## Action item
Repeat exactly the line with "right knee: (122, 1670)" and each line after it to the end of the data below; pictures stay out.

## Given records
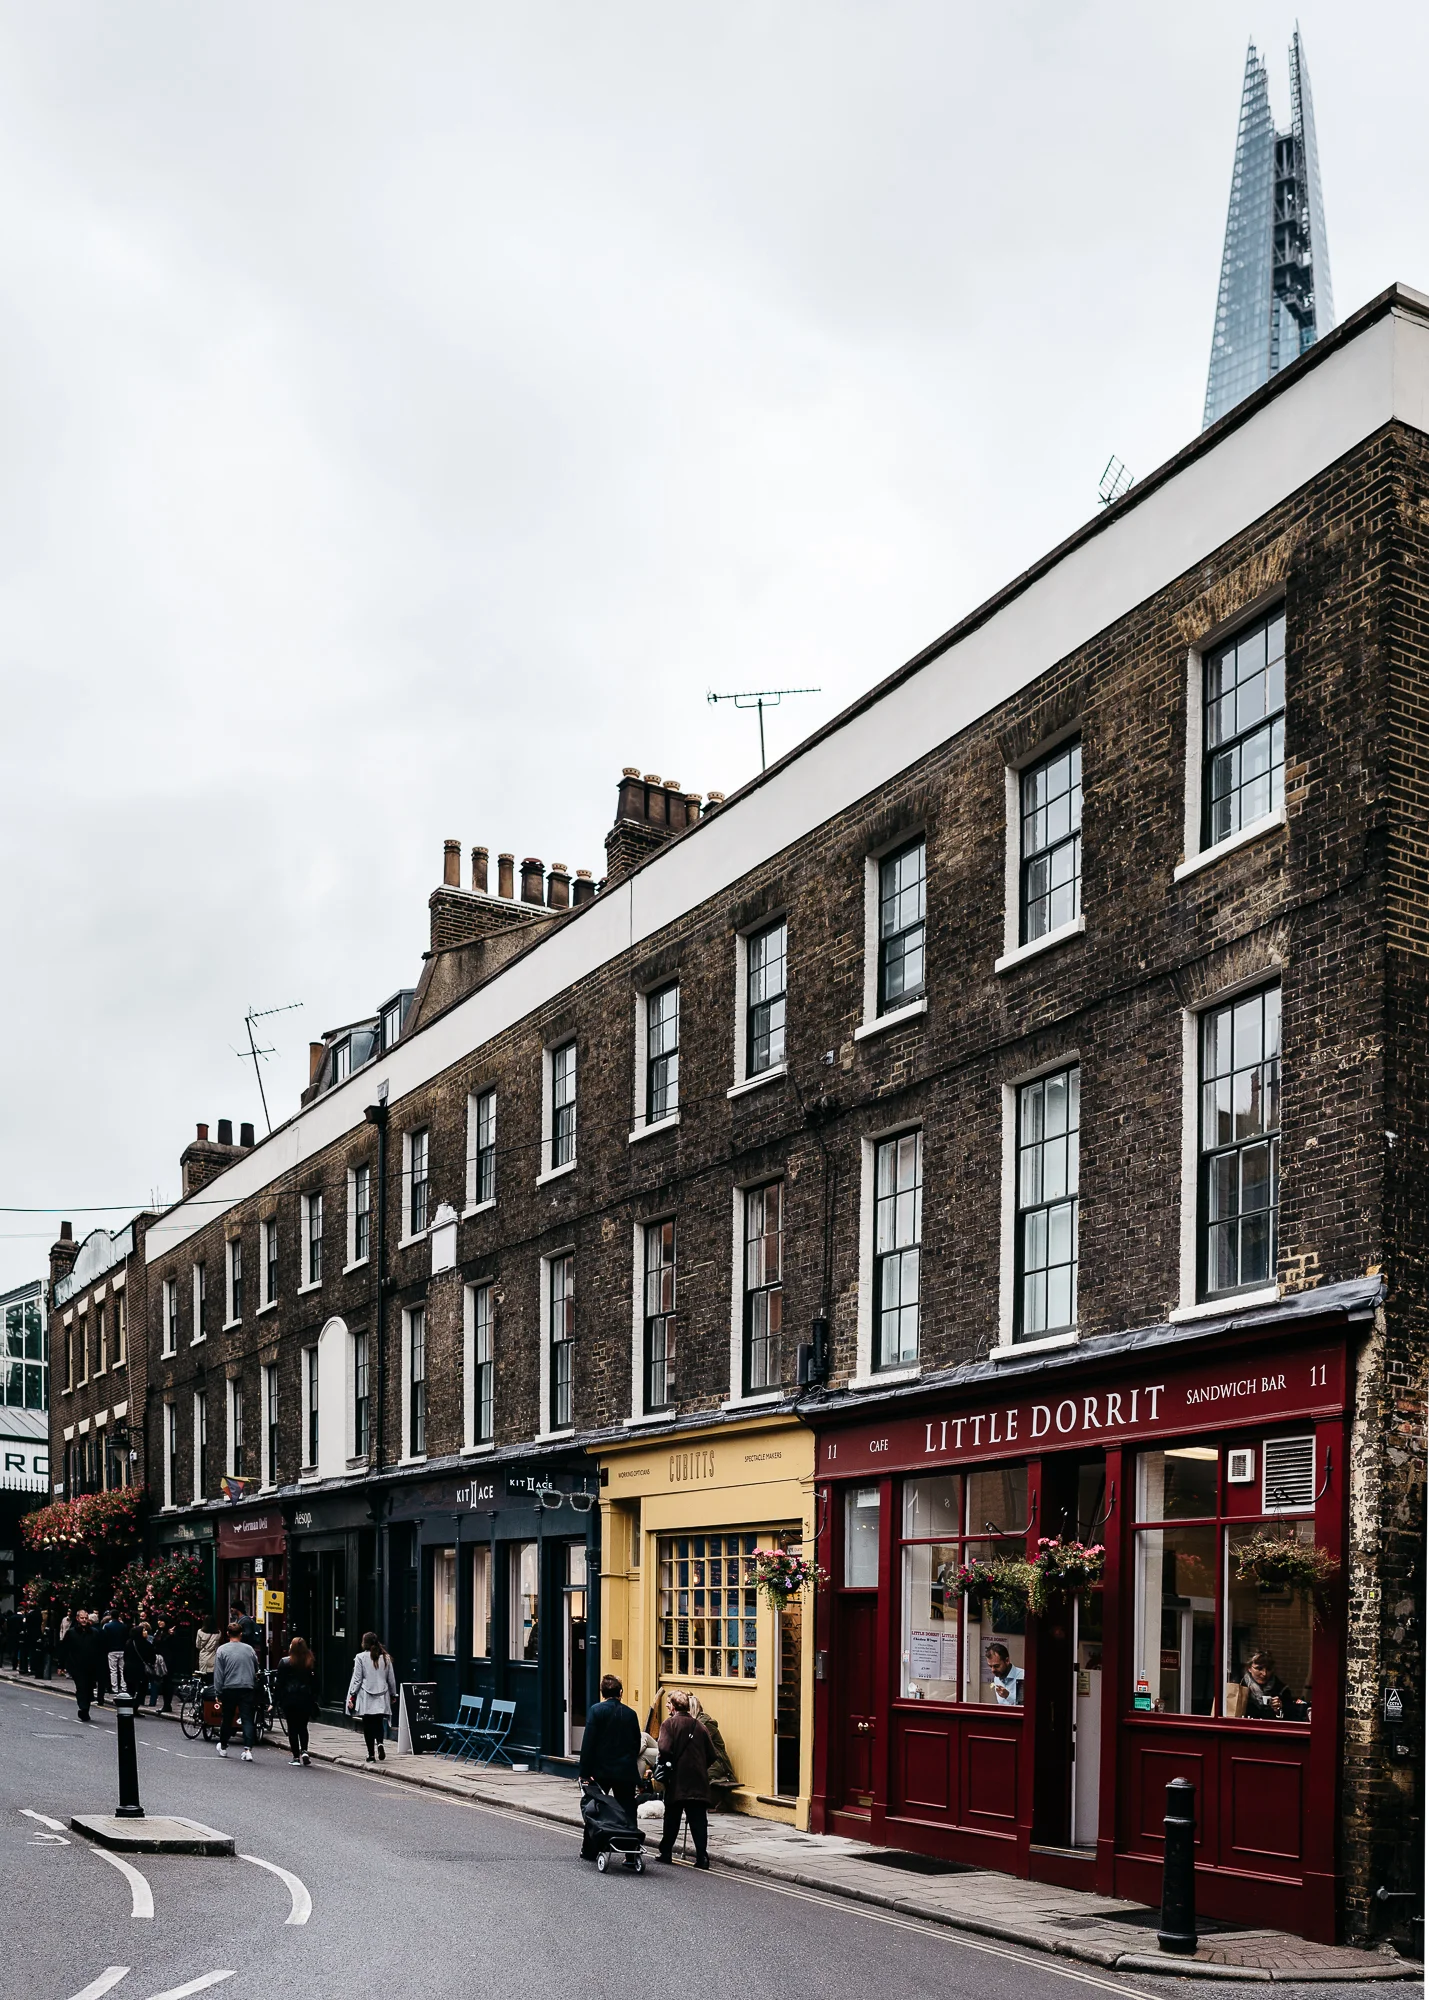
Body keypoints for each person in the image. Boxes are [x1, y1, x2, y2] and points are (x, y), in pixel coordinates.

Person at [579, 1673, 641, 1859]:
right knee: (628, 1810)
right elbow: (636, 1744)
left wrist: (584, 1772)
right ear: (620, 1692)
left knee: (595, 1809)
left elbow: (588, 1743)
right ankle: (631, 1853)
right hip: (624, 1770)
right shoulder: (631, 1714)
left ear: (602, 1692)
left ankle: (590, 1850)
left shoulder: (596, 1711)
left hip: (600, 1771)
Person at [656, 1690, 713, 1869]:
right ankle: (702, 1857)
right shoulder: (700, 1726)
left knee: (672, 1817)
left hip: (677, 1780)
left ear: (673, 1707)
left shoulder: (669, 1724)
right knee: (698, 1820)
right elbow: (712, 1754)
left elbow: (664, 1749)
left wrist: (668, 1764)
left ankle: (666, 1853)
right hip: (698, 1780)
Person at [213, 1621, 260, 1761]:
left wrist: (217, 1692)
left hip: (229, 1687)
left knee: (227, 1718)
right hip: (247, 1687)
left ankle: (223, 1746)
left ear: (227, 1634)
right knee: (247, 1719)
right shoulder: (250, 1649)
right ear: (241, 1634)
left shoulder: (222, 1650)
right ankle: (248, 1749)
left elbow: (218, 1674)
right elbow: (256, 1668)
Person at [347, 1632, 397, 1763]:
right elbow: (391, 1679)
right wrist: (393, 1694)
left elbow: (357, 1680)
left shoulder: (360, 1657)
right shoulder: (386, 1658)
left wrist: (352, 1696)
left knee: (368, 1726)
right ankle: (380, 1743)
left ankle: (371, 1755)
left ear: (364, 1643)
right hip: (382, 1694)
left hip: (366, 1696)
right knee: (379, 1722)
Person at [685, 1695, 739, 1808]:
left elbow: (695, 1746)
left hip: (717, 1763)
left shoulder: (706, 1725)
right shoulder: (692, 1724)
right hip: (705, 1761)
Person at [276, 1636, 318, 1766]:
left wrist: (274, 1701)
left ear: (291, 1648)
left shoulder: (284, 1662)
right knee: (303, 1727)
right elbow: (315, 1683)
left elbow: (280, 1684)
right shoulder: (310, 1662)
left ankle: (295, 1757)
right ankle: (304, 1751)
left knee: (292, 1728)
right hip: (305, 1699)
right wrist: (314, 1698)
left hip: (289, 1700)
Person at [60, 1609, 105, 1723]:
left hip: (92, 1666)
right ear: (77, 1619)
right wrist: (61, 1665)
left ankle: (85, 1710)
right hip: (76, 1666)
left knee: (89, 1688)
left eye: (86, 1618)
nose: (84, 1620)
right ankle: (83, 1708)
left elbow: (101, 1649)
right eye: (82, 1618)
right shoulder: (71, 1633)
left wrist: (101, 1665)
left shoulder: (95, 1632)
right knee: (81, 1687)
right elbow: (64, 1649)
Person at [1241, 1651, 1309, 1721]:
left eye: (1269, 1669)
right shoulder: (1240, 1687)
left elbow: (1291, 1719)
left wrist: (1280, 1710)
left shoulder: (1282, 1690)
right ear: (1249, 1668)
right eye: (1259, 1668)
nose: (1264, 1673)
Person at [100, 1608, 130, 1700]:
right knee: (122, 1670)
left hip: (111, 1650)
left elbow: (104, 1638)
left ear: (111, 1616)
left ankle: (115, 1688)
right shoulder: (124, 1626)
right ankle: (124, 1687)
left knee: (113, 1670)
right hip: (122, 1650)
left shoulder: (107, 1626)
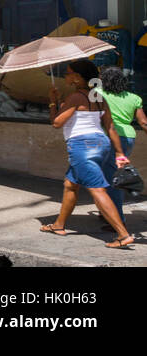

## Result of this task
right knee: (122, 1670)
left hip: (111, 1650)
left elbow: (104, 1638)
left ear: (111, 1616)
left ankle: (115, 1688)
right shoulder: (124, 1626)
right ankle: (124, 1687)
left knee: (113, 1670)
right hip: (122, 1650)
left shoulder: (107, 1626)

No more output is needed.